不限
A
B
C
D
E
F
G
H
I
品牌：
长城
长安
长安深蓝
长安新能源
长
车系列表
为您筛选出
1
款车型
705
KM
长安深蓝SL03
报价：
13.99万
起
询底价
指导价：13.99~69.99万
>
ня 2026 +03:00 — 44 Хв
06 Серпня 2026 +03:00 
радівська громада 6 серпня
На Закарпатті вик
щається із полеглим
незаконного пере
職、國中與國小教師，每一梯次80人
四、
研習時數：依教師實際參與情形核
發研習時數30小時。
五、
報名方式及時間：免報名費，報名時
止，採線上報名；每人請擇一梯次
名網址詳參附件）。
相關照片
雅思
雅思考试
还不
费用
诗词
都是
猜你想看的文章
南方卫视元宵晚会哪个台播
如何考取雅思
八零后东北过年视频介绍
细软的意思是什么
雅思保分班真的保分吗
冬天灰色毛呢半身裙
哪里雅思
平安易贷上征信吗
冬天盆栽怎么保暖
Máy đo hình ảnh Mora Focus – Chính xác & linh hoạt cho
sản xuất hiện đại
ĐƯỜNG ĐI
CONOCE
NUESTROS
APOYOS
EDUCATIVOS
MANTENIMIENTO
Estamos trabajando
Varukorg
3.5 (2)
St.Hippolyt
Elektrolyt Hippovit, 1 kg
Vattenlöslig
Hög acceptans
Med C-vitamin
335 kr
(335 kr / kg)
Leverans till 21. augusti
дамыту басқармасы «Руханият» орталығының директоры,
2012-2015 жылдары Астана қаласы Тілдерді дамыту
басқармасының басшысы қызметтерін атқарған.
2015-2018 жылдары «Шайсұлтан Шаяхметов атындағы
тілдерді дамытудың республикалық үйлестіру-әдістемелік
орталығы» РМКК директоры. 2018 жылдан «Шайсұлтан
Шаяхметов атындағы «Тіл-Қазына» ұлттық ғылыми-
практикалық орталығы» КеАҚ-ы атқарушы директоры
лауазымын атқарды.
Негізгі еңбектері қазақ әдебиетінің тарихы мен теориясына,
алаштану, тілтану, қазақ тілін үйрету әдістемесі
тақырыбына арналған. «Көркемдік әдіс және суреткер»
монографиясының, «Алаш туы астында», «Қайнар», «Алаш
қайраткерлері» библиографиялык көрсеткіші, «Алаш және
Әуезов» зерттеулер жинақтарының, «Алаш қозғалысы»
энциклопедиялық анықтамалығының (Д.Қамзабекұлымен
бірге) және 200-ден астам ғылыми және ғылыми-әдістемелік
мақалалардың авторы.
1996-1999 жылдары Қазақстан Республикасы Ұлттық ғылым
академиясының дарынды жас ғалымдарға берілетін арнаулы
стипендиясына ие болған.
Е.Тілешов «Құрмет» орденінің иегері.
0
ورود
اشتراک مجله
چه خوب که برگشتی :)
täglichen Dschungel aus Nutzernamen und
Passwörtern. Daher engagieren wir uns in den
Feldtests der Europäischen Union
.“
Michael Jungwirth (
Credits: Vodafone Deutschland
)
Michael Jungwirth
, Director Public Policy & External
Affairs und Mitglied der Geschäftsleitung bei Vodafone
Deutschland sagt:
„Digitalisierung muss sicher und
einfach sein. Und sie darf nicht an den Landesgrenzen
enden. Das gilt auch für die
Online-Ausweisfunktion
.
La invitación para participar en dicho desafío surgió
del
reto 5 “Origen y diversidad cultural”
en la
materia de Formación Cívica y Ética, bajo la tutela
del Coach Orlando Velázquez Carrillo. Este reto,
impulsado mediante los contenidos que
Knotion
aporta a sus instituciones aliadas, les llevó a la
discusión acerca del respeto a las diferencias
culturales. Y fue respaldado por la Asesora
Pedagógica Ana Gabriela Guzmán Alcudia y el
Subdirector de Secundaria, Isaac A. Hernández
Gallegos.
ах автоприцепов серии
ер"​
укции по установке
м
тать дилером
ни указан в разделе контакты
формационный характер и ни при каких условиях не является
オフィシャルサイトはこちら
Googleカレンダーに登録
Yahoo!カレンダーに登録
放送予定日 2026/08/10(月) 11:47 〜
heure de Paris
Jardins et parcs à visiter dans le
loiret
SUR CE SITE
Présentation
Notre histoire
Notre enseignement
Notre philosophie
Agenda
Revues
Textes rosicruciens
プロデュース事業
★ ★ ★
Work instruction: Search the listing for the word "атындағы" and return each line that holds it.

Reply to the exercise:
2015-2018 жылдары «Шайсұлтан Шаяхметов атындағы
Шаяхметов атындағы «Тіл-Қазына» ұлттық ғылыми-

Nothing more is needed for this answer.